Category: Data

  • Data Classification

    Data Classification

    Data classification involves defining and categorizing information based on its type, sensitivity, and value to the organization. This process allows for more effective management, protection, and utilization of data. By identifying data as confidential, sensitive, internal, or public, organizations can implement appropriate security controls, access restrictions, and handling procedures to safeguard confidentiality, integrity, and availability.

    Furthermore, classification enhances operational efficiency by making it easier for authorized users to locate and access information while ensuring compliance with regulatory requirements and internal policies. Organizations typically create their own classification models and categories to align with their business objectives, regulatory obligations, and risk tolerance. This enables them to prioritize resources and protect their most critical or valuable information.

    Content-Based Classification

    This approach examines the actual content of files (payload) to determine sensitivity, often identifying patterns such as credit card numbers or PII (personally identifiable information).

    • Techniques: Uses automated scanning, pattern matching, algorithms, or machine learning to scan text.
    • Pros: Highly accurate because it analyzes data content directly.
    • Cons: Can be resource-intensive.

    Context-Based Classification

    This approach analyzes the surrounding circumstances (the metadata) rather than the data itself to infer sensitivity.

──────────────────────────────

PROBLEM SET:
a) Answer these questions from the data classification page, one line each.
(i) Which four categories can organizations use to identify data?
(ii) What patterns does content-based classification often identify?
(iii) What does context-based classification analyze to infer sensitivity?
b) Recast the paragraph of the data classification page beginning "Furthermore, classification enhances" as a short list that keeps its main facts.
c) Pick up the data classification page where it stops and carry it on.

Limb landmark coordinates
──────────────────────────────

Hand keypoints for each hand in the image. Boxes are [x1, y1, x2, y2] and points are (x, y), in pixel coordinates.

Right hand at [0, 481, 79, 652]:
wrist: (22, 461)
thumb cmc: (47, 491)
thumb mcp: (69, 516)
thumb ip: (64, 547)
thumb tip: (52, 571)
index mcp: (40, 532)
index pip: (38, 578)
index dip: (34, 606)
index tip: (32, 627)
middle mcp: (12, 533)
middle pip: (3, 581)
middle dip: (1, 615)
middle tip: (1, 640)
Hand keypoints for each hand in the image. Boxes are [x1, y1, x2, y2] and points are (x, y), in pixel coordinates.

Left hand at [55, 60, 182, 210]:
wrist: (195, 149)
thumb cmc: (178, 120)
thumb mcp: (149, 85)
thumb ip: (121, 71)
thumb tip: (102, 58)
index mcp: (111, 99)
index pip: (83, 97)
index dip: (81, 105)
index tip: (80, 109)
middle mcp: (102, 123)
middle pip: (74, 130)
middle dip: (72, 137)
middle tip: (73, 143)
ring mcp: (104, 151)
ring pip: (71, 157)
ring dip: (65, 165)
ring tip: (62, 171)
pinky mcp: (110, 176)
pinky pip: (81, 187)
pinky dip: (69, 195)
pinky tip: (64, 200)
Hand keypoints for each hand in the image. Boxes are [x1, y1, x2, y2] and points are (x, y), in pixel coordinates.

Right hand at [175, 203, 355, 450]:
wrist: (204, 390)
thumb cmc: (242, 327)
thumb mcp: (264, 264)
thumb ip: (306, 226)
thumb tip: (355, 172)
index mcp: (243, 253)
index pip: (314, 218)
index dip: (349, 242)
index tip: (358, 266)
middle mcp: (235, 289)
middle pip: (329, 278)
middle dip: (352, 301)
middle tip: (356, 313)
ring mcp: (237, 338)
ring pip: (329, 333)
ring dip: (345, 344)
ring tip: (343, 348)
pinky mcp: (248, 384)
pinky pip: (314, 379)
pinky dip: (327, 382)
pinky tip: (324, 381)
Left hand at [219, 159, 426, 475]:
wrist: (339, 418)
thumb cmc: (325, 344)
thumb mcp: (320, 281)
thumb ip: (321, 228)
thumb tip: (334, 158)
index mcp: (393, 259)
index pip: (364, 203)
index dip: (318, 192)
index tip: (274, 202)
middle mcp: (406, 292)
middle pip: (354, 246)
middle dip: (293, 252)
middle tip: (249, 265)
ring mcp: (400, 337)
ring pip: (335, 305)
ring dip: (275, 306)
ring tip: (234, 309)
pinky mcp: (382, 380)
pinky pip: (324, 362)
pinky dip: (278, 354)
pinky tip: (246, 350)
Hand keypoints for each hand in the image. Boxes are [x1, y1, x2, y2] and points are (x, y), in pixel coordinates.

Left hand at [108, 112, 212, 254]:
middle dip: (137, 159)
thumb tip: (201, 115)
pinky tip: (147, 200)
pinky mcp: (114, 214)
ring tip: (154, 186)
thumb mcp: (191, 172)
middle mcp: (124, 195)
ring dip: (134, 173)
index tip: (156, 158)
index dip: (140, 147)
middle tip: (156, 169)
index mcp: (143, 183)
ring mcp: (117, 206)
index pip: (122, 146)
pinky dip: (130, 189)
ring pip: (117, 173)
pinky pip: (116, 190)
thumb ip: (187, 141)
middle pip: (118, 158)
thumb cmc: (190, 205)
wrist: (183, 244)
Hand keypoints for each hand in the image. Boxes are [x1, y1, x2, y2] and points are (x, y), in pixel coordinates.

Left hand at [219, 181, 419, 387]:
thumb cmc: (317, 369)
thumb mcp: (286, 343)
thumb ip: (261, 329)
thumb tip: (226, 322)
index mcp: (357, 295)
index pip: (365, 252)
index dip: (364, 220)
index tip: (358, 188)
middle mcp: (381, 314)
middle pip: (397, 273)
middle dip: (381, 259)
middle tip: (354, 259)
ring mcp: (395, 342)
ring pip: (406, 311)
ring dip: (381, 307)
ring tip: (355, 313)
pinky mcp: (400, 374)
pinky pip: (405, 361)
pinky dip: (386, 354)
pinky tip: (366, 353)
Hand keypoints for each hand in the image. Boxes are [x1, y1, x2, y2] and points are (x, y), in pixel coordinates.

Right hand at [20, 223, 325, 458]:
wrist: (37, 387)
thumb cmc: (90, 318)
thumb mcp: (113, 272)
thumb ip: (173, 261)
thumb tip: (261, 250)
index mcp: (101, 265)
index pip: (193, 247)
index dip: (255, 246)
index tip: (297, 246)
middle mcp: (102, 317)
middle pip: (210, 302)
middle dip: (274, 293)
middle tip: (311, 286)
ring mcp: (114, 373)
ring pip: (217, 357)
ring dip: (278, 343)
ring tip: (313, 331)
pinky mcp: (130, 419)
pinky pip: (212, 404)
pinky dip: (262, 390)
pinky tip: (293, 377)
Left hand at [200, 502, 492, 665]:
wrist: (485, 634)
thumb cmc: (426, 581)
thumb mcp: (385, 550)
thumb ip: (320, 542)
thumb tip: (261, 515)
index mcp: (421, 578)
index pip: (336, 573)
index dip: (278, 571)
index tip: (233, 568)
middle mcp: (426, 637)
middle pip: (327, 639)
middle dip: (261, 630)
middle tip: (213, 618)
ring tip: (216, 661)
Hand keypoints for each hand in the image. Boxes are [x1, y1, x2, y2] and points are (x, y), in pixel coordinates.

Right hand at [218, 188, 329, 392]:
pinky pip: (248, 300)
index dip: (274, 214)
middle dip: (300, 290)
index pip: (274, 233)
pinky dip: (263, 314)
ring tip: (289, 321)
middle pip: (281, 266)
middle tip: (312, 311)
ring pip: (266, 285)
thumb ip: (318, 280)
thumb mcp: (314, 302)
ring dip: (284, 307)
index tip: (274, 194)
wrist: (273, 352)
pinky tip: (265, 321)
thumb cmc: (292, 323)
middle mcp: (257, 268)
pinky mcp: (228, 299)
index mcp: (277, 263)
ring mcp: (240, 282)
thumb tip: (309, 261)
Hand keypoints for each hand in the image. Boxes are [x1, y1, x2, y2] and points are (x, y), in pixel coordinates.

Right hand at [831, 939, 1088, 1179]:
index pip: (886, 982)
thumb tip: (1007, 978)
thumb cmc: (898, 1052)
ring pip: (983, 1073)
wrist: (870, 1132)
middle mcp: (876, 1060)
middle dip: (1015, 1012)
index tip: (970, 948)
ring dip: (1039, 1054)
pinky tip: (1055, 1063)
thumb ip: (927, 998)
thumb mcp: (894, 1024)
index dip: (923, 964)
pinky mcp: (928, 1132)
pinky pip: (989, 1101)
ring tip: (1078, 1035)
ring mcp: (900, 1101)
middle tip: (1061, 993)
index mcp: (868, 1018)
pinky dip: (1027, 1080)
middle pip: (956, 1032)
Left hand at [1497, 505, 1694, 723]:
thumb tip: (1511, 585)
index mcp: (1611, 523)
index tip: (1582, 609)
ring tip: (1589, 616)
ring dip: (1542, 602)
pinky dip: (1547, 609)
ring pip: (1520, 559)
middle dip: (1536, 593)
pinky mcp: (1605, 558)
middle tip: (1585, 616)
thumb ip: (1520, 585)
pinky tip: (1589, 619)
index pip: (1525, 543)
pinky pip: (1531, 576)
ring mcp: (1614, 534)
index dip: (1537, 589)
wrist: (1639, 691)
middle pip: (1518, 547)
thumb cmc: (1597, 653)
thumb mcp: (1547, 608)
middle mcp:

──────────────────────────────

RESULTS:
a)
(i) Confidential, sensitive, internal, or public.
(ii) Patterns such as credit card numbers or PII (personally identifiable information).
(iii) The surrounding circumstances (the metadata), rather than the data itself.

b)
- Classification improves operational efficiency by making information easier for authorized users to locate and access.
- It helps ensure compliance with regulatory requirements and internal policies.
- Organizations usually build their own classification models and categories to fit their business objectives, regulatory obligations, and risk tolerance.
- This lets them prioritize resources and protect their most critical or valuable information.

c)
    • Techniques: Evaluates application (e.g., Salesforce, Jira), location (e.g., specific file paths), creator, or time of creation.
    • Pros: Fast and efficient, often used in DLP (Data Loss Prevention) tools.
    • Cons: May miss sensitive data if the context is deceptive.

    User-Based Classification

    This approach relies on human judgment, where creators or users manually select a classification label for a file at creation or modification.

    • Techniques: Manual tagging prompts that ask the user to classify the data (e.g., Public, Confidential).
    • Pros: Highly accurate for understanding business value, as the creator knows the data’s true purpose.
    • Cons: Subjective, inconsistent, and prone to user error or negligence

    Military Classification Scheme

    • Top Secret
      • Data requires the highest degree of protection, and disclosure of it would cause exceptionally grave damage to national security
      • Policy for conducting intelligence
    • Secret
      • Disclosure of it would cause serious damage to national security
      • Indications of weakness
    • Confidential
      • Disclosure of it would cause damage to national security
      • Intelligence reports
    • Sensitive
      • Data is not classified, and disclosure of it would cause limited damage to national security
      • For Official Use Only (FOUO)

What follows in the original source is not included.